ARBEITSAUFTRAG 1:
Ermittle alle Zeilen der Datensätze, die das Wort „away“ enthalten, und gib jede dieser Zeilen vollständig wieder.

VORGEGEBENER TEXT:
----------------

Wie Behörden Bürgerrechte aushebeln

Widerspruch – Wie Behörden Bürgerrechte aushebeln          

Joachim S. aus Mülheim in Nordrhein-Westfalen soll gleich zweimal für die Straßenreinigung zahlen. Einmal für die Straße, die vor seinem Haus verläuft. Das macht er schon immer. Doch nun soll er auch noch für eine Straße zahlen, die gar nicht an sein Grundstück grenzt. 

 

„Wir sollen plötzlich für eine Straße zahlen, die hinter diesem Wall liegt, obwohl wir sie gar nicht sehen können, sondern nur hören. Und das finde ich empörend.“ Joachim S.

 

Und das nicht nur für dieses Jahr, sondern für vier Jahre rückwirkend – laut Bescheid etwa 175 Euro.

 

Joachim S. will Widerspruch einlegen, doch das ist nicht mehr möglich. Seit Ende 2007 ist das einfache und kostengünstige Widerspruchsverfahren in Nordrhein-Westfalen abgeschafft. Damit bleibt für Betroffene nur die Wahl zwischen Zahlung der Gebühr oder dem kostspieligen Klageweg.

Fragwürdiger Bürokratieabbau

 

Nordrhein-Westfalen ist kein Einzelfall. Immer mehr Bundesländer halten das Widerspruchsverfahren für überflüssig und schafften es ganz oder teilweise ab. Zuständig für die Abschaffung sind die Innenministerien. In Nordrhein-Westfalen heißt es, das Widerspruchsverfahren habe die Kommunen viel Geld und Zeit gekostet. Mit der Abschaffung würde man Geld sparen und vor allem Bürokratie abbauen. 

 

Rechtswissenschaftler wie Prof. Dr. Friedhelm Hufen von der Universität Mainz halten dies für den falschen Weg:

 

„Das ist kein Abbau von Bürokratie, die Bürokratie bleibt ja erhalten, es ist nur ein Abbau von Rechtschutz zu Ungunsten des Bürgers. Und es wird als Bürokratieabbau und als schlanker Staat verkauft und das ist ein Etikettenschwindel sondersgleichen.“ Prof. Dr. Friedhelm Hufen, Universität Mainz, Verwaltungsrecht

 

Verwaltungsrichter werfen den Behörden vor, das Problem einfach nur zu verlagern – auf die Verwaltungsgerichte. So hat sich nach der Abschaffung des Widerspruchsverfahrens in Nordrhein-Westfalen die Zahl der neuen Fälle gegenüber dem Vorjahr mehr als verdoppelt: auf 10.256 Klagen.

----------------

ARBEITSAUFTRAG 2:
Seit wann ist das Widerspruchsverfahren in Nordrhein-Westfalen laut dem Text über die Abschaffung des Widerspruchsverfahrens abgeschafft?

[Bildbasierte Daten zum räumlichen Denken]
----------------

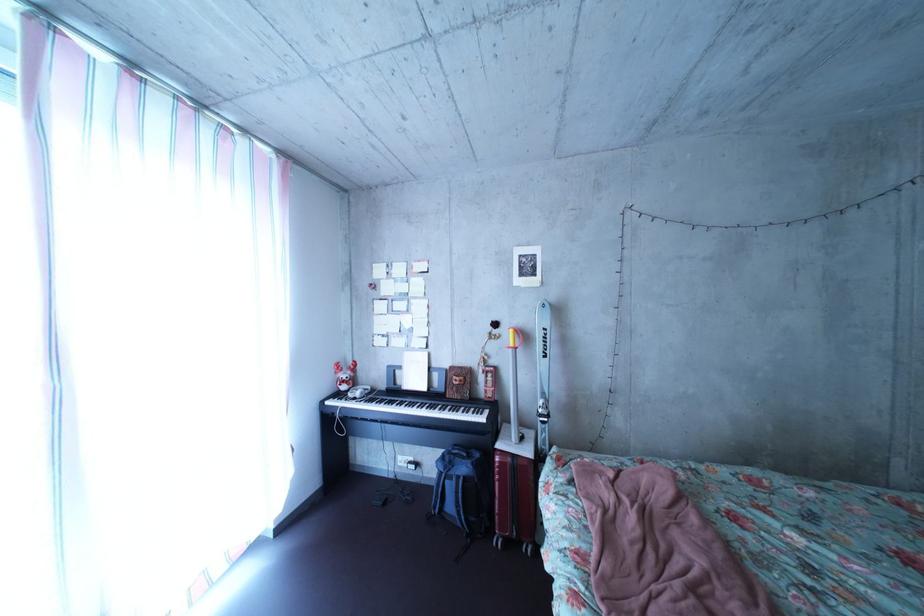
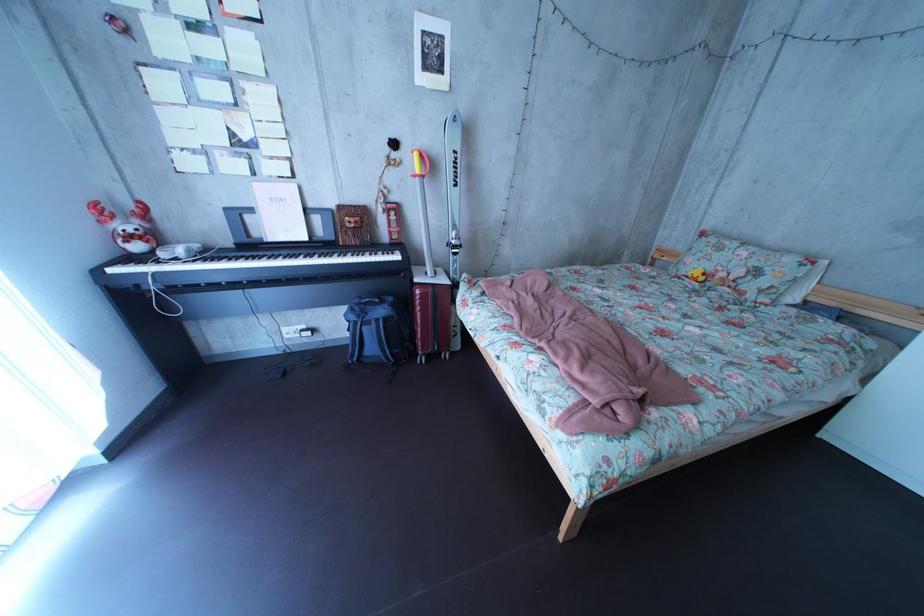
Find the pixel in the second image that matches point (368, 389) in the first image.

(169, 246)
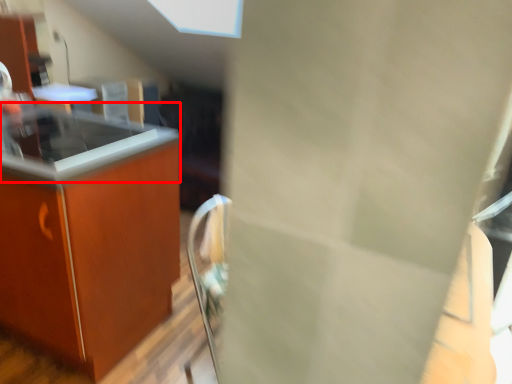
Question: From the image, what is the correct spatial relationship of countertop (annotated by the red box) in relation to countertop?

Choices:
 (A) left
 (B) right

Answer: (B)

----------------

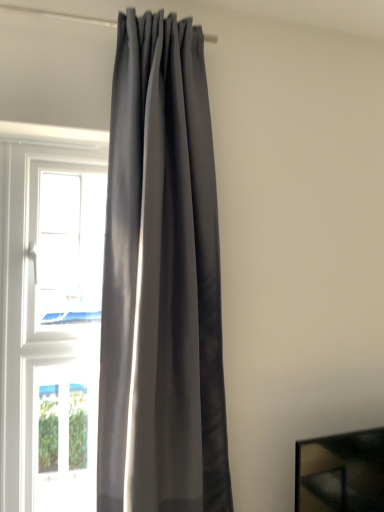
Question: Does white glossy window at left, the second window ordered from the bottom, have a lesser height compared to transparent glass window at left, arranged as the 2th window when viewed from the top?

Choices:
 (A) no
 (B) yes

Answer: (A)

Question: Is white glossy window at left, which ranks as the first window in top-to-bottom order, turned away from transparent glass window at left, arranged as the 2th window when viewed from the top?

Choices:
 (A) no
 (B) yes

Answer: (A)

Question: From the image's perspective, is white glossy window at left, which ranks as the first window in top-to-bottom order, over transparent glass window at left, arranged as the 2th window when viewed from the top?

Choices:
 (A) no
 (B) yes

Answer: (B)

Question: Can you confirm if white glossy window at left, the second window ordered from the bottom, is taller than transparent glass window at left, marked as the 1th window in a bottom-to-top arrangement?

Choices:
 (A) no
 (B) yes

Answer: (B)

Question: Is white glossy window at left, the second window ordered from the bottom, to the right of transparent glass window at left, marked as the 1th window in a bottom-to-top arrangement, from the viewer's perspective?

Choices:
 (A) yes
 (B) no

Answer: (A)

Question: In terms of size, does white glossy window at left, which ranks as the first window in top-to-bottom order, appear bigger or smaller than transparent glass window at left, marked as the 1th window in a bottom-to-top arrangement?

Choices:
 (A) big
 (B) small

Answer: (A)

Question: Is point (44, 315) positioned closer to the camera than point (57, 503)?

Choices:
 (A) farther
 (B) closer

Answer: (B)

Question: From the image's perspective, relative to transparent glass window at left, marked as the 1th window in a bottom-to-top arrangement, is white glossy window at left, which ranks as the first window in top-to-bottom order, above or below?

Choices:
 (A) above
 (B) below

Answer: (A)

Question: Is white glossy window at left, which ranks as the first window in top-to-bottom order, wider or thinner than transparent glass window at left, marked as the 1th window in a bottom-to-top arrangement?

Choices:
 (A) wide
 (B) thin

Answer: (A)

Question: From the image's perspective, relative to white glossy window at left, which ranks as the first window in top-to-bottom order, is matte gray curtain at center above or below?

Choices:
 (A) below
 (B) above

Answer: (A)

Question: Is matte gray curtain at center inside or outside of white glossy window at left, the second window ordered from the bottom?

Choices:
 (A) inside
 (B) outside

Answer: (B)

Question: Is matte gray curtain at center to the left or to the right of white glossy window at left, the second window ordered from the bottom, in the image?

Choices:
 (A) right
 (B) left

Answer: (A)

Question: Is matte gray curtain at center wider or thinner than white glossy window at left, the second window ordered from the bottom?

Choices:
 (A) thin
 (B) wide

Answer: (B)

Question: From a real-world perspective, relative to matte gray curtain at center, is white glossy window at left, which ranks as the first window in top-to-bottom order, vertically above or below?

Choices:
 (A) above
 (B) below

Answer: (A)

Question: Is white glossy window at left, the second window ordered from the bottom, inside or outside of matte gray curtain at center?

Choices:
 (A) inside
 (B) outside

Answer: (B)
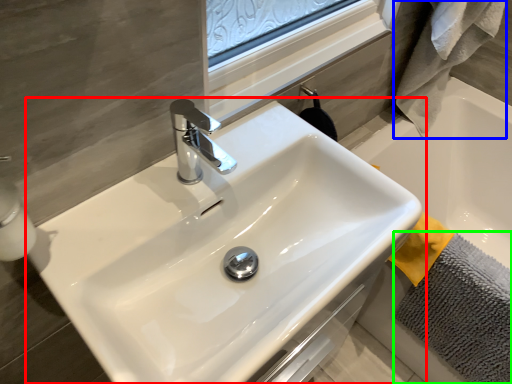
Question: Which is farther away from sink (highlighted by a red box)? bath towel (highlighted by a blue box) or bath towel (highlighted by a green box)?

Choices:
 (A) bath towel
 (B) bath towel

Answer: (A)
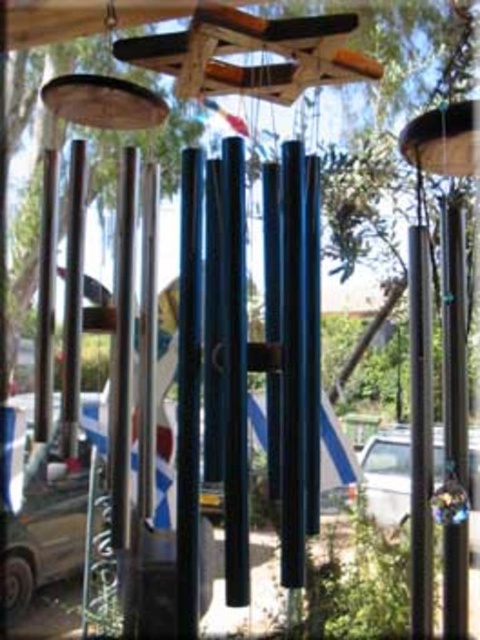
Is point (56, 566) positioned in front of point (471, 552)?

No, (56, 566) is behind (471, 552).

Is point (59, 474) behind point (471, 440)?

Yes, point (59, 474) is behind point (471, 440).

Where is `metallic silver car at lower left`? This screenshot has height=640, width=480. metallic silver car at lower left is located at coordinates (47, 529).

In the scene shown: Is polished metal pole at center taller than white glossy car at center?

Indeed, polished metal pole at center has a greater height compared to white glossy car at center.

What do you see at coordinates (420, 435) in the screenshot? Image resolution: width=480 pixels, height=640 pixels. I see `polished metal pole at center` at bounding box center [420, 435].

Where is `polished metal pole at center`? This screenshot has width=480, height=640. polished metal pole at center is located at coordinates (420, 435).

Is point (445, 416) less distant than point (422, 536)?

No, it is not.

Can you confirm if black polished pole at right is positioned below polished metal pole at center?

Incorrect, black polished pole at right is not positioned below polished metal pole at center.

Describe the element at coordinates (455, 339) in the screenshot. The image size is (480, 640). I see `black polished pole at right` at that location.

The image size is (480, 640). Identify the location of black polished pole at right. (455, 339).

----------------

ANTWORT ZUR AUFGABE 1:
Question: Is white glossy window at left, which ranks as the first window in top-to-bottom order, turned away from transparent glass window at left, arranged as the 2th window when viewed from the top?
Question: Which is farther away from sink (highlighted by a red box)? bath towel (highlighted by a blue box) or bath towel (highlighted by a green box)?

ANTWORT ZUR AUFGABE 2:
Seit Ende 2007.